Personal information
- Full name: Howard Scott Neil
- Date of birth: 13 September 1882
- Place of birth: Break O'Day, Victoria
- Date of death: 11 October 1952 (aged 70)
- Place of death: Mont Park, Victoria
- Original team(s): Collingwood Juniors
- Height: 178 cm (5 ft 10 in)
- Weight: 73 kg (161 lb)

Playing career^{1}
- Years: Club / Games (Goals)
- 1904: Collingwood / 04 (0)
- 1905–08: Prahran (VFA) / 45 (0)
- 1908–10: Richmond / 31 (0)
- 1910: Prahran (VFA) / 09 (1)
- 1911: Brighton (VFA) / 14 (2)
- ^{1} Playing statistics correct to the end of 1910.

= Harry Neil =

Australian rules footballer (1882–1952)

Howard Scott "Harry" Neil (13 September 1882 – 11 October 1952) was an Australian rules footballer who played with Collingwood and Richmond in the Victorian Football League (VFL).

==Family==
The son of John Isaac Neil (1846-), and Sarah Scott Neil (1860-1928), née Thompson, Howard Scott Neil was born at Break O'Day, Victoria on 13 September 1882.

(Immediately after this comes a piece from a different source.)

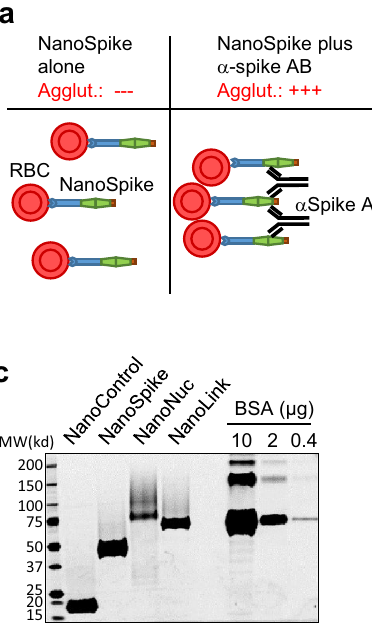
Figure 1. Recombinant proteins and test principle. ( a ) Principle of NanoSpike-mediated hemagglutination in the presence of αSpike AB. ( b ) Schematic presentation of recombinant proteins. S, secretion signal (IFNβ); αGPA-nano, GPA-specific nanobody; L, flexible linker; Spike, Spike-RBD of SARS-CoV-2; S-tag, Tandem-Strep- tag; 2xαSpike-Nano, tandem-fusion construct of two Spike-RBD-binding H11-D4 nanobodies, separated by flexible linker; Hinge-IgG1-FC, dimerizing Hinge-FC moiety of IgG1. ( c ) SyproRuby-stained SDS PAGE of 3 µg of indicated proteins that were expressed in Expi293F cells and purified by one-step affinity purification. Protein yield from 25 ml of Expi293F-cell cultures were 2 mg (NanoControl), 3.75 mg (NanoSpike), 0.55 mg (NanoNuc) and 1.25 mg (NanoLink). Defined amounts of BSA are shown for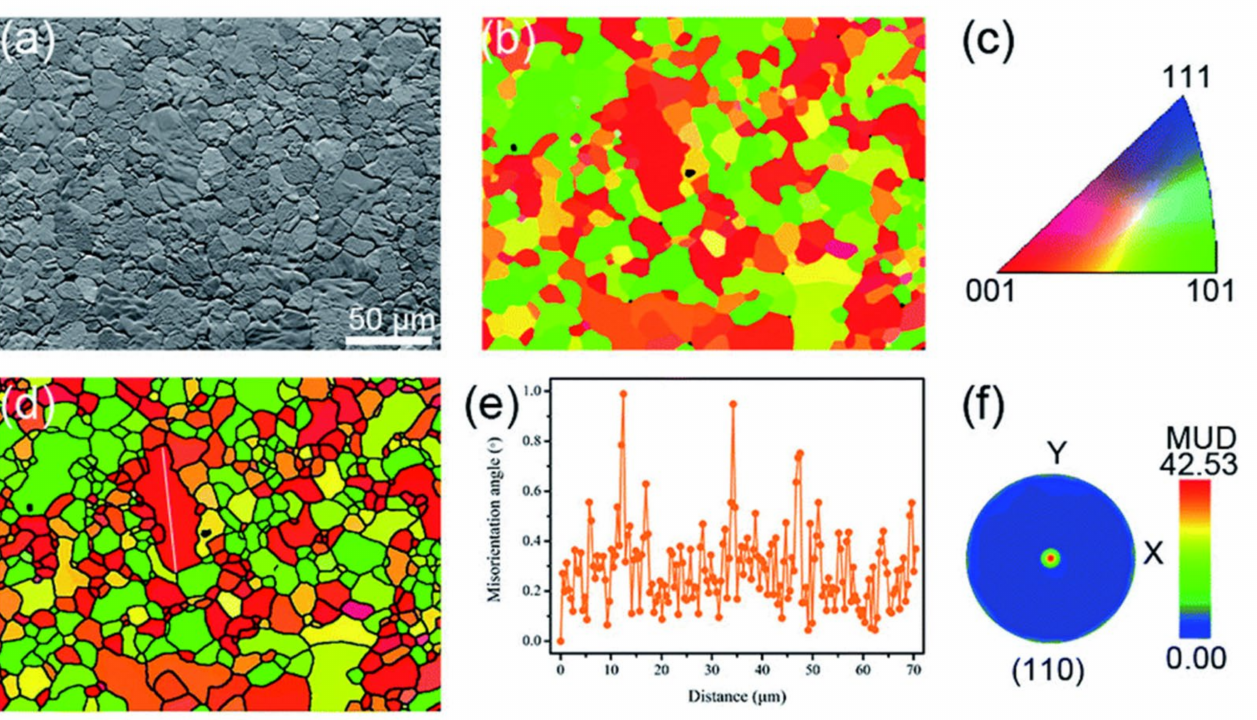
Figure 14. ( a ) Backscattered electron (BSE) image; ( b ) X-axis inverse pole figure (IPF) (parallel to the sample surface); ( c ) the standard color orientation reference system; ( d ) grain identified from the IPF map with a 2 ◦ orientation threshold; ( e ) point-to-point misorientation profile along the white line in ( d ); ( f ) pole density figure. The color bar represents multiples of random distribution of orientations. Reprinted with permission from Ref. [152]. Copyright 2021 Royal Society of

He married Elsie Cecilia Hopkinson (1889-1970) in 1911. They had six children.

==Football==
===Collingwood (VFL)===
He played in 4 senior games for Collingwood in 1904.

===Prahran (VFA)===
He transferred to Prahran in 1905, and played in his first senior match, against Footscray, on 10 June 1905.

===Richmond (VFL)===
In his three seasons with Richmond (1908-1910), he played in 31 senior matches.

===Prahran (VFA)===
In June 1910 he was cleared from Richmond to Prahran.

===Brighton (VFA)===
In May 1911, he was granted a permit to transfer from Prahran to Brighton.

==Death==
He died at Mont Park, Victoria on 11 October 1952.